## [Task instructions]
How many of the lines below hold the word "Polityka"? Answer only with the number.

[Stored data]
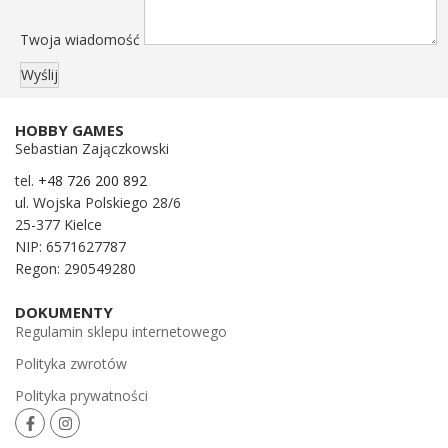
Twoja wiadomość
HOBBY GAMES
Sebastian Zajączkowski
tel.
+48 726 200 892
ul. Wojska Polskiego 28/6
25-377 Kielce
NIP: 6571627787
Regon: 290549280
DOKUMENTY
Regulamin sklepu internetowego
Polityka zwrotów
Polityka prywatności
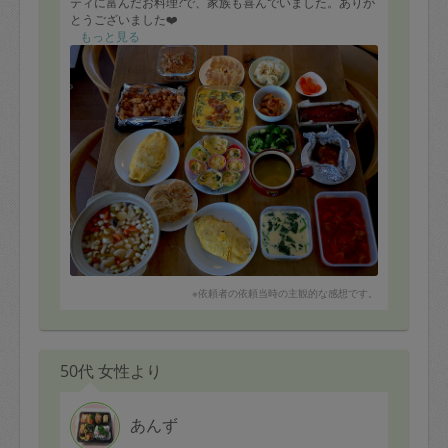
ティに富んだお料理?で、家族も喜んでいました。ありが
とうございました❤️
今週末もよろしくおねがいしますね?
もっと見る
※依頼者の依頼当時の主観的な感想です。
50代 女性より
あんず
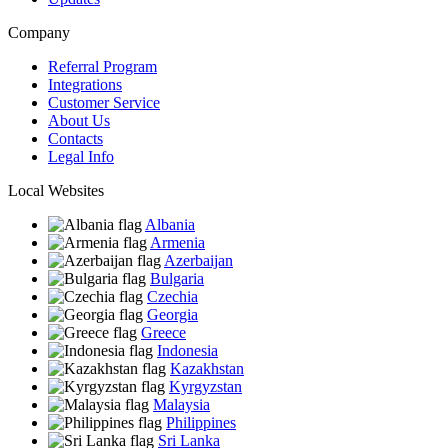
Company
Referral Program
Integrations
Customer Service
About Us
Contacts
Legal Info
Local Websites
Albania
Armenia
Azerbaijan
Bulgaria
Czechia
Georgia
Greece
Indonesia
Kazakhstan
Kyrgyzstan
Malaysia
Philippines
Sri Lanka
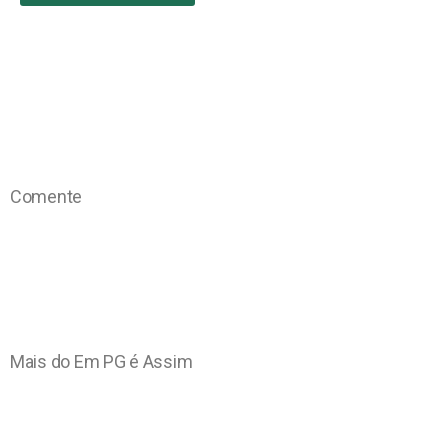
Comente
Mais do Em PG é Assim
---
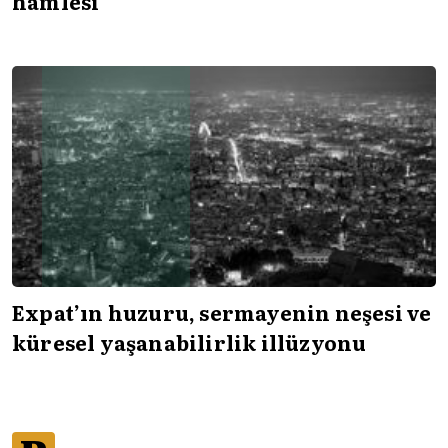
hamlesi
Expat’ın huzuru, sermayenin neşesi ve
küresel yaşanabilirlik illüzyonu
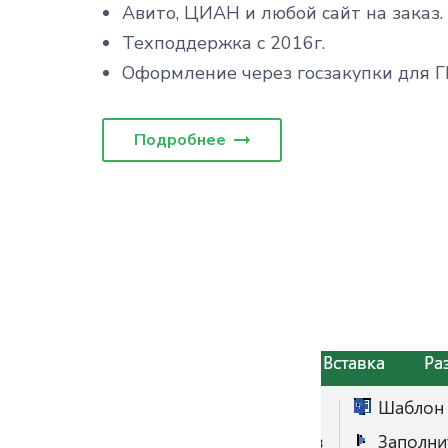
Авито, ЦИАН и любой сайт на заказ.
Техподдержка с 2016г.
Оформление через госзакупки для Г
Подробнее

## [Finished task]
2